Teach children to save

Teaching children to save and spend wisely usually involves some trial and error. Essentially, what is important is that they develop good saving habits. Parents should always lead by example because if children see a lack of financial stability in the home they will not have a stable foundation on which to learn. Always remember that children live what they learn.


Starting school usually marks the beginning of the journey towards becoming financially responsible. As soon as children are able to count money and can easily differentiate notes and coins, they are ready to handle their own money. Distribute money on a weekly basis and increase this periodically as children grow older. Set a specific time when the money is distributed and stick to it. Being late could imply that it is acceptable to be a little tardy. If they should finish the money before the designated time, tell them that you will give them a loan and will subtract the loan amount from their lunch money over a period. When lengthening the time period in which funds are distributed, this should be communicated in advance and should be based on their ability to exercise discipline in their spending habits.

Ensure that the money given is sufficient to accommodate savings; this will also give children the opportunity to develop the need to save. Encourage them to join savings clubs if offered at school and when the funds are paid out at the end of the calendar year, give them a little treat and have them save the balance in a bank.


Children should save towards specific goals and let them start with small easily achievable ones. Also, you can create an incentive for them to save more by letting them know that you will match the amount they save and you must follow through on this. For smaller children, give them a jar with a narrow mouth in which to put their savings and place it in an easily visible area. If there is a need to borrow from children at any time, please pay them back and preferably with interest. Do not tell them that the money was originally yours; this does not encourage good saving habits.


Teach them budgeting by helping them to note their daily, week and monthly expenditure. Involve them in comparison shopping and explain how you run your household budget. Children tend to be fascinated by details and will take up the challenge in searching the supermarket for the best price. To illustrate the point, you could explain the differences between the more expensive and cheaper items.

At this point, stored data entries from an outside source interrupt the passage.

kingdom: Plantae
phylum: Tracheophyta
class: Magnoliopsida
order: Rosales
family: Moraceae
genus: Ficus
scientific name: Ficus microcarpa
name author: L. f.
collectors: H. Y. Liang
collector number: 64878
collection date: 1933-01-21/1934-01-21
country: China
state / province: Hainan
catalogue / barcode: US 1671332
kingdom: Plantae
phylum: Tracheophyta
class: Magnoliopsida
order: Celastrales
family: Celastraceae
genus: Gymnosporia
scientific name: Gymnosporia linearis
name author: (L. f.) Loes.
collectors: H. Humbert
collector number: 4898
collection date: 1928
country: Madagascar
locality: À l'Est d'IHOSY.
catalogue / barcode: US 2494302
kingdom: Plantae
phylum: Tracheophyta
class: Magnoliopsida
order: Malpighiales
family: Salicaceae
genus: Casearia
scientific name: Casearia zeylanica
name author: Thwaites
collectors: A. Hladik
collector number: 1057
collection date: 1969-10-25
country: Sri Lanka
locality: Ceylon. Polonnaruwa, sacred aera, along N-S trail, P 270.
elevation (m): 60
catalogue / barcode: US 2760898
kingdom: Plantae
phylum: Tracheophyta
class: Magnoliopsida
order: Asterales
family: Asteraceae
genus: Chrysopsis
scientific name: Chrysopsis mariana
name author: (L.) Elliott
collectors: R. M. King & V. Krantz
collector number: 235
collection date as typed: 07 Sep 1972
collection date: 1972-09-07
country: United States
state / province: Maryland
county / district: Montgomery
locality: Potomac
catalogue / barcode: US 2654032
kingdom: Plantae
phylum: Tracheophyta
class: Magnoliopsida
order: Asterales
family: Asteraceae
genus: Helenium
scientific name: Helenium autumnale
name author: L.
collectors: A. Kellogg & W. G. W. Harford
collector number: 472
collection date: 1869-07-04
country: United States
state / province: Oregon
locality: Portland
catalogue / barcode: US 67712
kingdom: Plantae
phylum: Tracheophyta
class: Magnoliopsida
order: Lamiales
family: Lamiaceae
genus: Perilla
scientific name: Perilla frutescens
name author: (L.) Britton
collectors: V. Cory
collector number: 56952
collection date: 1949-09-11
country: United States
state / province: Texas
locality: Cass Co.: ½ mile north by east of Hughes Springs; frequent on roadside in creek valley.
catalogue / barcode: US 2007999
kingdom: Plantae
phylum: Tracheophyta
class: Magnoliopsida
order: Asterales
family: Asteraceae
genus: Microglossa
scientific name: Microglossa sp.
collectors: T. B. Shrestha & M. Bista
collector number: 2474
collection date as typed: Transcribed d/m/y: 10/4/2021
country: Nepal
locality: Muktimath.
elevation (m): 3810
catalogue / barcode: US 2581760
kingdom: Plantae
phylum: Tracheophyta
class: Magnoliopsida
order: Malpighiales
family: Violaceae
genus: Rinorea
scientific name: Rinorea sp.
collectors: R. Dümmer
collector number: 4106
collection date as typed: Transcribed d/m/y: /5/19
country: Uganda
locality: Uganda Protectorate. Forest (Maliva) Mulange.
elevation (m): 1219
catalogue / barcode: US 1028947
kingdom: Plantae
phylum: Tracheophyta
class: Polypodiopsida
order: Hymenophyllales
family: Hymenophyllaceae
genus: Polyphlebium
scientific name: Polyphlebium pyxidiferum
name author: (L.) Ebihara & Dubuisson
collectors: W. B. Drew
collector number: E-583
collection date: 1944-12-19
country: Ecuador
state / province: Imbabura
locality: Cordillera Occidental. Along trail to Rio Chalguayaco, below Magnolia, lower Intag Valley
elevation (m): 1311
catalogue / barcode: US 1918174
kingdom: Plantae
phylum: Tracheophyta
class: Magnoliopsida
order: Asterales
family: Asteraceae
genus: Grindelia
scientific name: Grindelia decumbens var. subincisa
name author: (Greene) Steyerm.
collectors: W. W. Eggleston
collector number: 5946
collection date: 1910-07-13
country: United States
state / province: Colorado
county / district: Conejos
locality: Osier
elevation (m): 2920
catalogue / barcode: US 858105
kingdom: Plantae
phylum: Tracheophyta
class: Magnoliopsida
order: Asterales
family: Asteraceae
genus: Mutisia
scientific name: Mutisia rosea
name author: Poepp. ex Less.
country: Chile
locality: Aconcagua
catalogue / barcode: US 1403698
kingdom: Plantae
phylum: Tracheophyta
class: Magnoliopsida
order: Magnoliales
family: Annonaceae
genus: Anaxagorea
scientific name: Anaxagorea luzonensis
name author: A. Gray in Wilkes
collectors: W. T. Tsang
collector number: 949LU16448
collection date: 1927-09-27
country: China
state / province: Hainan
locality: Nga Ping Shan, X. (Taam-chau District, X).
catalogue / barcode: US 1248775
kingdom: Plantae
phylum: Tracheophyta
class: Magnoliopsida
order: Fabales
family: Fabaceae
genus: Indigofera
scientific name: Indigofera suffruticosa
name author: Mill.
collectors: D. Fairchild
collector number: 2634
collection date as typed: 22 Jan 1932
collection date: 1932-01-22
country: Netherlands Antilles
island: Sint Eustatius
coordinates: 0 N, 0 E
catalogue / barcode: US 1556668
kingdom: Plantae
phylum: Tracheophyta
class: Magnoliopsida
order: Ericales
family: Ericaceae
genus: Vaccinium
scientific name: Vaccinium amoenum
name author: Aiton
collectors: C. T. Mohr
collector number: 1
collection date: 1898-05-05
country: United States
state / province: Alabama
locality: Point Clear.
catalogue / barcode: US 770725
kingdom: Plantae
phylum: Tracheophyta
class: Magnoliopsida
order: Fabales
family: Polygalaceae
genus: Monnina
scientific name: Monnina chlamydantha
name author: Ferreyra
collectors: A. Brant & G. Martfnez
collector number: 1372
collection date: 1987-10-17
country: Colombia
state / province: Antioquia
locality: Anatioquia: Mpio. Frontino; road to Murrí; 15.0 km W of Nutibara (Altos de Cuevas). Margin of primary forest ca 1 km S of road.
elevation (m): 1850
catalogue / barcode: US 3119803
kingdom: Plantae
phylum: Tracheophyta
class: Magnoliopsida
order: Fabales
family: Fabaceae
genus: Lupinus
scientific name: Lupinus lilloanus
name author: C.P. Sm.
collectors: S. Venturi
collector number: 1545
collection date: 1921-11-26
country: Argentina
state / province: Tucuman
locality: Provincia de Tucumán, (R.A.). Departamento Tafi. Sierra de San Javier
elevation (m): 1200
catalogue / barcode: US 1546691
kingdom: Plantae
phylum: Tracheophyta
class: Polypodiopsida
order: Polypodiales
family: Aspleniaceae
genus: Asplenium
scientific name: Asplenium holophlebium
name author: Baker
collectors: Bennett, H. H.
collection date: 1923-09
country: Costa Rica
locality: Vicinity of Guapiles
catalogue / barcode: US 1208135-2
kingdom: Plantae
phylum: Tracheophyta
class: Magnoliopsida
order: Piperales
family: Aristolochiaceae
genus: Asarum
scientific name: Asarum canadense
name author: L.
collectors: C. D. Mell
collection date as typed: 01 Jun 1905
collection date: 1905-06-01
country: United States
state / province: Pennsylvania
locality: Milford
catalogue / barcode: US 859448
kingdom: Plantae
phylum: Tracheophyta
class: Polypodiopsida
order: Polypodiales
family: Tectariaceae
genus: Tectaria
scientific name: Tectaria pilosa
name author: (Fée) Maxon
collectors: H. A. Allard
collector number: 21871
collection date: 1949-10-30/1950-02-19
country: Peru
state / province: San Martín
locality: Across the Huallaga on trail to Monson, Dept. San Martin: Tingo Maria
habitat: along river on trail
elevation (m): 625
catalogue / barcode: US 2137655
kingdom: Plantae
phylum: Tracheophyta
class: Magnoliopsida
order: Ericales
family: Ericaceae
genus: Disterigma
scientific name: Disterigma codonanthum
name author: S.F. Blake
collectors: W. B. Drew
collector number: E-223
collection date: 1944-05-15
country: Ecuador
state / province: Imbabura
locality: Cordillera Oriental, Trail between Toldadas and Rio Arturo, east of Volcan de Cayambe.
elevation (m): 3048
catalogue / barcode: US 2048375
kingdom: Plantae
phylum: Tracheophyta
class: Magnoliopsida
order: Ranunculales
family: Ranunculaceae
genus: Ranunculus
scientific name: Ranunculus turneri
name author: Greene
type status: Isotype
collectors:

Family finances should be among the topics you discuss with your children since they may not realise how much thought, time and effort is put into planning the family budget. If you have not been doing this then now is a good time to start. Without going into too much detail about your income, explain your budgeting process, emphasising the differences between necessities and wants, choices and trade-offs.

The goal of consistent saving is to achieve financial stability. Children will not have lump sums to get there immediately and sometimes it is not easy to convince them to save when there are so many opportunities for immediate satisfaction. To help children form good saving habits that may prevent them from being heavily indebted when they become older is to teach them how to practice delaying gratification.

Saving is a habit and once you get into the habit it is very difficult to beat the thrill from seeing your money grow. Take children along to the bank with you and ask which products and services would be best suited to both your needs as the bank is usually the best source of information about accounts and rates. Open an account for them; they will enjoy economic prosperity in their later years.